Depois de caminhar por alguns metros, Edgar Wilson percebe ao longe a carcaça de um animal. Segue pela estrada de
terra batida, que fica deserta a maior parte do tempo e é usada como atalho pelos motoristas que conhecem bem as
imediações. Edgar fora atraído para esse trecho por causa de uma revoada de abutres. Assim como a podridão os atrai, os que
se alimentam dela atraem Edgar. Tanto as aves carniceiras quanto ele se valem dos próprios sentidos para encontrar os mortos,
e ambas as espécies sobrevivem desses restos não reclamados.
Todo nascimento é também um pouco de morte. Edgar já viu algumas criaturas nascerem mortas, outras, morrerem horas
depois. Sua consciência sobre o fim de todas as coisas tornou-se aguçada desde que abatia o gado e principalmente agora, ao
recolher todas as espécies em qualquer parte. Assim como não teme o pôr do sol, Edgar Wilson entende que não deve temer
a morte. Ambos ocorrem involuntariamente num fluxo contínuo. De certa forma, o inevitável lhe agrada. Sentir-se passível de
morrer fortalece suas decisões. Não importa o que faça, seja o bem, seja o mal, ele deixará de existir.
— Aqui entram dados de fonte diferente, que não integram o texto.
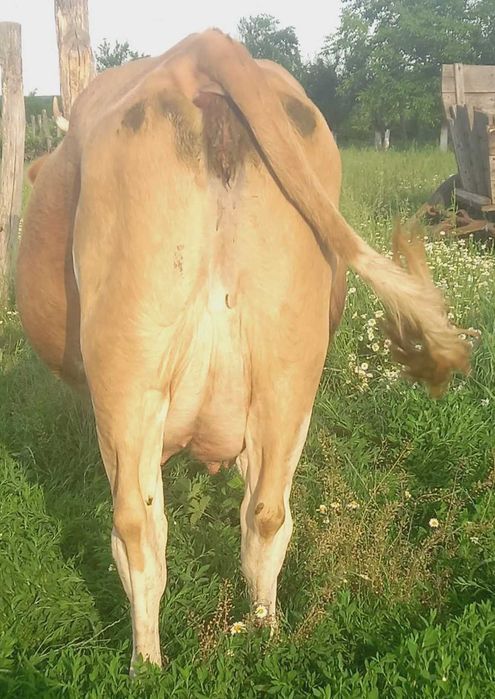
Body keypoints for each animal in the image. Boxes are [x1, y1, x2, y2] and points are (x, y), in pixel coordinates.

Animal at [16, 29, 469, 670]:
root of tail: (202, 47)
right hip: (289, 367)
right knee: (267, 513)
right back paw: (265, 637)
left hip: (129, 370)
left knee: (137, 528)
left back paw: (145, 666)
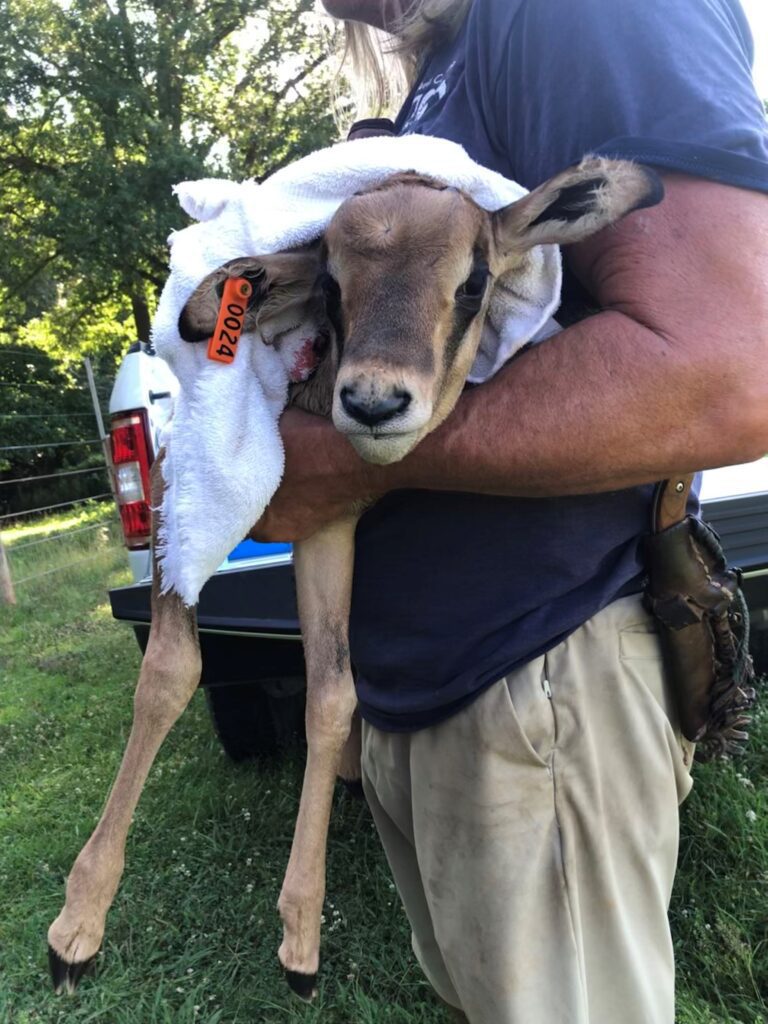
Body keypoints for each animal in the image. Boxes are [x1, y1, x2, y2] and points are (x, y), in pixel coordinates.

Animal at [46, 155, 663, 995]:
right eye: (332, 284)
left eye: (474, 281)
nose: (374, 402)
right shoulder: (184, 499)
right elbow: (170, 673)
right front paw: (76, 929)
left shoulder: (327, 526)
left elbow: (331, 693)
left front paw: (300, 937)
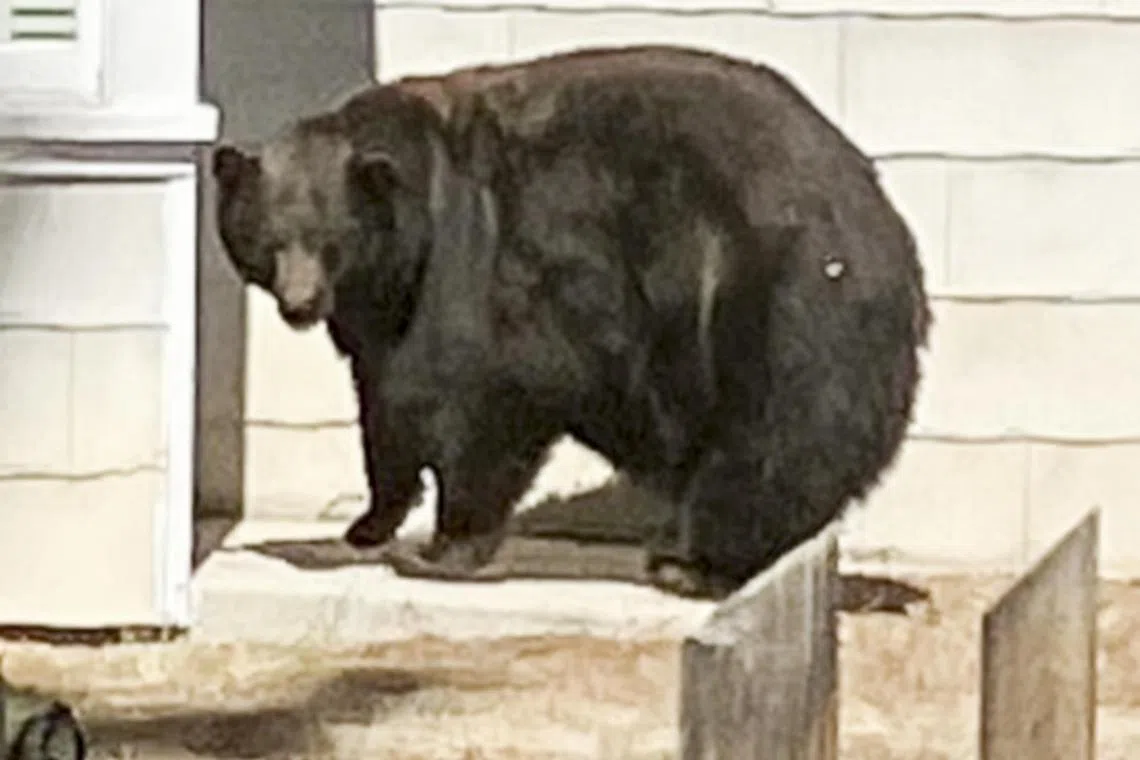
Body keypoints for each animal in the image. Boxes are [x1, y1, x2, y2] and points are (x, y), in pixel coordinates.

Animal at [212, 45, 931, 599]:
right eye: (268, 238)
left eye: (330, 239)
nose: (300, 304)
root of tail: (885, 221)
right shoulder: (382, 316)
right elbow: (385, 408)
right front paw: (368, 522)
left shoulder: (487, 266)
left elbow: (486, 399)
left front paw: (443, 546)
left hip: (773, 299)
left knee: (771, 437)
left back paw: (693, 562)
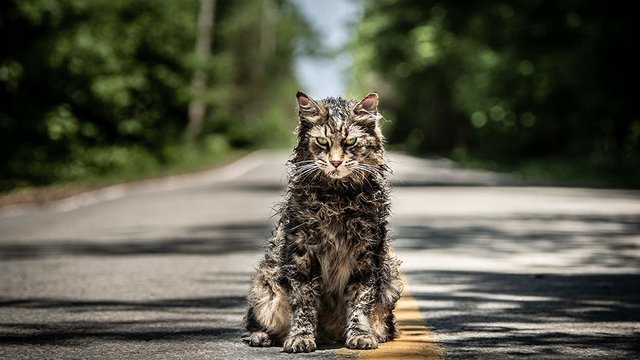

Distrai-se dos voos dos abutres e caminha mais alguns metros em outra direção, para a caveira de uma vaca atirada no meio
da estrada. Nota que não foi atropelada. Os ossos estão intactos, nenhum sinal de fratura. O couro foi levemente oxidado,
consumido pela exposição climática. Não há sinal de vermes necrófagos ou pequenos insetos a devorá-la. Edgar Wilson inclina
ainda mais o corpo ao perceber uma colmeia presa às costelas da vaca. Apanha um galho de árvore caído no chão e cutuca a
colmeia, mesmo sabendo que é perigoso. Nada acontece. Cutuca-a com mais força e a colmeia se parte. Não há abelhas. Percebe
algo pastoso e brilhante. Leva a mão até a colmeia e arranca um favo de mel. Cheira-o. Toca a ponta da língua. Diferente do que
imaginou, não está podre. Come um pouco do mel. Agradam-lhe as pequenas explosões do favo rompendo em sua boca, algumas
lascas muito finas que se prendem entre os molares superiores. Lambe o excesso de mel nos dedos e os limpa no macacão.
(MAIA, Ana Paula. Enterre seus mortos. São Paulo: Companhia das Letras, 2018, p. 71-72.)